Platform Development

  • Develop new features that meet the needs of the business. New features for the platform itself, features that are integrated with other systems, new tools and services, and making sure that the platform is scalable and extensible.

  • Improve the performance, efficiency, security and reliability of the platform, optimising the code, better algorithms, better system design.

Platform Operations

  • Run the platform on a daily basis: Monitoring the platform for potential performance and availability challenges, resolve issues as they arise, and address security vulnerabilities.

  • Plan for and execute platform upgrades: This may involve upgrading the operating system, supporting software, etc.

  • Streamline processes through automation, ensuring that they remain dependable.
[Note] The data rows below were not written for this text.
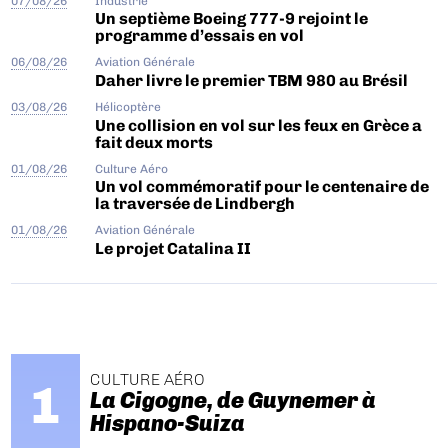
07/08/26
Industrie
Un septième Boeing 777-9 rejoint le
programme d’essais en vol
06/08/26
Aviation Générale
Daher livre le premier TBM 980 au Brésil
03/08/26
Hélicoptère
Une collision en vol sur les feux en Grèce a
fait deux morts
01/08/26
Culture Aéro
Un vol commémoratif pour le centenaire de
la traversée de Lindbergh
01/08/26
Aviation Générale
Le projet Catalina II
CULTURE AÉRO
La Cigogne, de Guynemer à
Hispano-Suiza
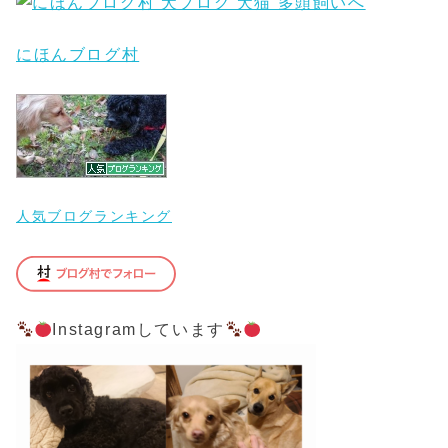
にほんブログ村
人気ブログランキング
Instagramしています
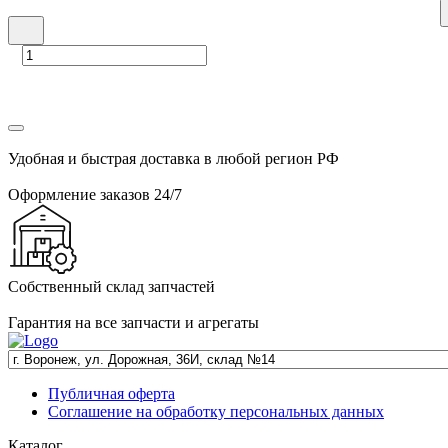
Удобная и быстрая доставка в любой регион РФ
Оформление заказов 24/7
Собственный склад запчастей
Гарантия на все запчасти и агрегаты
Публичная оферта
Соглашение на обработку персональных данных
Каталог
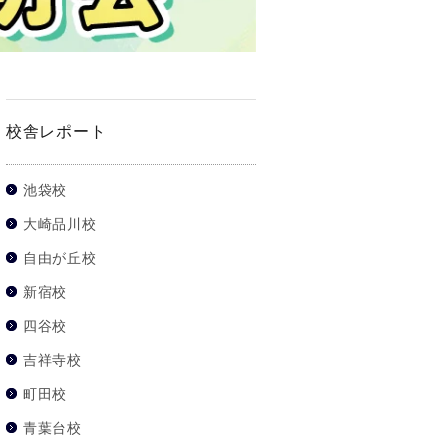
校舎レポート
池袋校
大崎品川校
自由が丘校
新宿校
四谷校
吉祥寺校
町田校
青葉台校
  • Evaluate new hardware through benchmarking, and migrate to superior hardware when necessary.

  • Undertake capacity planning and management, guaranteeing that the platform can support the requisite workload.


Key ideas to take away

  • Platform Engineering expedites business value delivery.
  • Platform is a product.
  • Anchor the platform team’s mission to the company’s goals and objectives.
  • Product engineering is your customer. Be obsessed with your customer’s success.
  • Keep in mind the areas of responsibility and make sure you are not neglecting any.
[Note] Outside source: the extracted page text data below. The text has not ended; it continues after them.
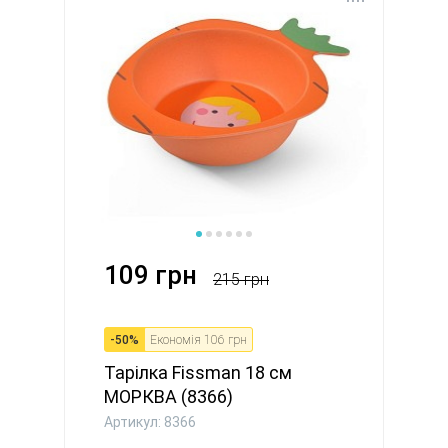
109 грн
215 грн
-
50
%
Економія
106 грн
Тарілка Fissman 18 см
МОРКВА (8366)
Артикул: 8366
  1. “By 2026, 80% of software engineering organisations will establish platform teams as internal providers of reusable services, components and tools for application delivery” —Gartner Top 10 Strategic Technology Trends for 2023
  2. Platform Engineering is in the Innovation Trigger phase on the Gartner Hype Cycle. —Gartner Hype Cycle for Emerging Technologies 2022
  3. In their 2022 What Is Platform Engineering? article, Platform engineering is defined as “Platform engineering is an emerging technology approach that can accelerate the delivery of applications and the pace at which they produce business value”. In their Gartner Hype Cycle report, they define it as “Platform engineering is the discipline of building and operating self-service internal developer platforms (IDPs) for software delivery and life cycle management”.
  4. See for example how MediaWiki organises its Platform Engineering Team into Value Stream Teams. This is a great resource if you want to see how others have adopted platform engineering in practice. Usually, people refer to product teams by “value stream” but, I guess, it depends on the level of your perspective. Especially, when you organise your platform teams as product teams (albeit an internal one).
  5. Quoted from the Platform Engineering and the Platform Operating Model article by Tom Geraghty which I encourage you to read as it has additional great thoughts on the topic. Also, recommend consulting the Products Over Projects article.
  6. If you are looking for a starting point, I highly recommend An Elegant Puzzle: Systems of Engineering Management book by Will Larson.
  7. I really like this guiding quote by Dr. Werner Vogels, Amazon CTO: ”If you hire the best engineers, you should trust them to make the best decisions” from his recent article Monoliths Are Not Dinosaurs.
  8. The 2023 State of DevOps Report is full of insights about the importance of product manager role. Here is one: “Interestingly, the data shows the longer a platform team has existed at a firm, the stronger the opinion there should be a product manager on the platform team. At firms in which a platform team has existed for three or fewer years, 60% of respondents identify a need for a product manager; at firms in which a platform team has existed for more than three years, this number rises to 74%.”